Now that fiscal year (FY) 2020 grants data are available in the NIH Data Book, let’s see how many unique scientists sought support on NIH research project grants (RPGs). The “cumulative investigator rate,” a person-based metric that looks at the likelihood that unique investigators are funded over a five-year window, has moved in a positive direction in recent years (see here for FYs 2019, 2018, and 2017), and we were pleased to see the trend mostly continue into FY 2020.
Before diving into the 2020 data, a quick reminder about the NIH’s five-year cumulative investigator rate.

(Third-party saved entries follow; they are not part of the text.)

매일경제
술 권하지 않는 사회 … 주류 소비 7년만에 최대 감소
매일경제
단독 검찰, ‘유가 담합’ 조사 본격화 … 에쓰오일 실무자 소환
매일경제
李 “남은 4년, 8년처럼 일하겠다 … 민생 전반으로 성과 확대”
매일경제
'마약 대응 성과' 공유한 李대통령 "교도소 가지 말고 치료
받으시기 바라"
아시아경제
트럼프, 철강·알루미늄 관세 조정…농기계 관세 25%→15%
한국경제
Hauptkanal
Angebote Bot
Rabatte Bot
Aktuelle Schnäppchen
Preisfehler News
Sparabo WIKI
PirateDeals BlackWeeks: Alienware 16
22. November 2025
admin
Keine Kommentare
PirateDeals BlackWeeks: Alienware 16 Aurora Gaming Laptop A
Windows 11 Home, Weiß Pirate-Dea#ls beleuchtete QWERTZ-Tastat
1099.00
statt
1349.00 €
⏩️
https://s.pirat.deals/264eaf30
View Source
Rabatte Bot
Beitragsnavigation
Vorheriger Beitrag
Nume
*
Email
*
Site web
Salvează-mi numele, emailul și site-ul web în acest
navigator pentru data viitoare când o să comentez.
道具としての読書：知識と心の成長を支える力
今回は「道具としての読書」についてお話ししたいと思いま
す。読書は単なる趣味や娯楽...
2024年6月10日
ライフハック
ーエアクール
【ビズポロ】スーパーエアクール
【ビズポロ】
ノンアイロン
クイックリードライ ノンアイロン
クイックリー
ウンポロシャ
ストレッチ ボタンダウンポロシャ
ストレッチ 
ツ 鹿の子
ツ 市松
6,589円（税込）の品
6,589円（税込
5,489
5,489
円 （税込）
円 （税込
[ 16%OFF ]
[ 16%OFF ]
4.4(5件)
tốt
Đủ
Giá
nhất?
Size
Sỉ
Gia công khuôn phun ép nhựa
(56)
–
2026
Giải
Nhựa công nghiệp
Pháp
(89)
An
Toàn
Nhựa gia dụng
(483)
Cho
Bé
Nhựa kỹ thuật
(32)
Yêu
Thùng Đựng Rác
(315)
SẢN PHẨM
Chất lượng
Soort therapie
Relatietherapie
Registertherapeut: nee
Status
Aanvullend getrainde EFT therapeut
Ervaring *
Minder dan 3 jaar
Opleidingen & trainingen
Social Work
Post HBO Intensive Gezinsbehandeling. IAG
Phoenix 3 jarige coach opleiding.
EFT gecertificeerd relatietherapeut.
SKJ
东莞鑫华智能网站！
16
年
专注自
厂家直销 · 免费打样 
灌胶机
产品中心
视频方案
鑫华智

To determine it, we take the number of unique principal investigators who were designated on an NIH RPG, activity or mechanism (simply referred to as “awardees” here) divided by the number of unique principal investigators who were designated on applications (simply referred to as “applicants” here) over a five-year period. This timeframe was chosen because most research grants last for more than one year and applicants submit applications with the goal being securing multiple years of funding.
As this is an NIH-wide metric, if an investigator is designated on separate awards from multiple NIH Institutes or Centers in a particular five-year timeframe, they will still only be counted a single time across the entire period at the NIH level. Please also keep in mind that this metric is distinct from the success rate computed annually for applications (i.e. not people) submitted to NIH.
The FY 2020 data presented here also includes awards issued using special supplemental COVID-19 appropriations (e.g. Public Law 116-123 and Public Law 116-136). We continue to review these additional related grants data, and encourage readers to visit our COVID-19 funding page or RePORTER to learn more.
Starting with research project grants (RPGs) in Figure 1, there were 89,957 unique applicants who over a 5-year window sought to be funded in FY 2020 (dark blue bar), a 1.4 percent increase over FY 2019. The number of awardees rose 3.5 percent over FY 2019 to a total of 34,477 (light blue bar). This made for a 38.3 percent cumulative investigator rate (red line).
Figure 1: Cumulative Investigator Rate: Research Project Grants
We next focus on R01-equivalent, P01, and R21 grant types. For simplicity in describing the data, the table below reports information for FY 2020. We encourage readers to review all of the available data in the NIH Data Book to get a fuller picture going back to FY 2003.
|Grant Type||Cumulative Applicant Investigators||Funded Investigators||% Applicant Change from 2019||% Awardee Change from 2019||Cumulative Investigator Rate (%)|
Figure 2 shows the steady rise (beginning in FY 2014) in applicants and awards for R01-equivalent grants continued in FY 2020, with a corresponding increase in the cumulative investigator rate to 42.6 percent.
Figure 2: Cumulative Investigator Rate: R01-Equivalents
For P01 program projects (Figure 3), fewer applicants and awards were seen again in FY 2020, but the cumulative investigator rate still increased slightly from the previous year to 37.3 percent.
Figure 3: Cumulative Investigator Rate: P01s
Though rising for the other grant types, the cumulative investigator rate for exploratory R21 grants slightly decreased to 12.4 percent in FY 2020 compared to 12.8 percent in FY 2019 (Figure 4). The total number of applicants and awardees were also lower last year compared to the previous year. That said, all three values were still higher than at their lowest in FY 2014.
Figure 4: Cumulative Investigator Rate: R21s
We recognize that, while the cumulative investigator rate is moving in the right direction, many researchers, such as women and those from diverse backgrounds, still face varied challenges when seeking and receiving NIH support. More analyses on this person-based metric are expected going forward, including understanding any on-going effect the pandemic may have.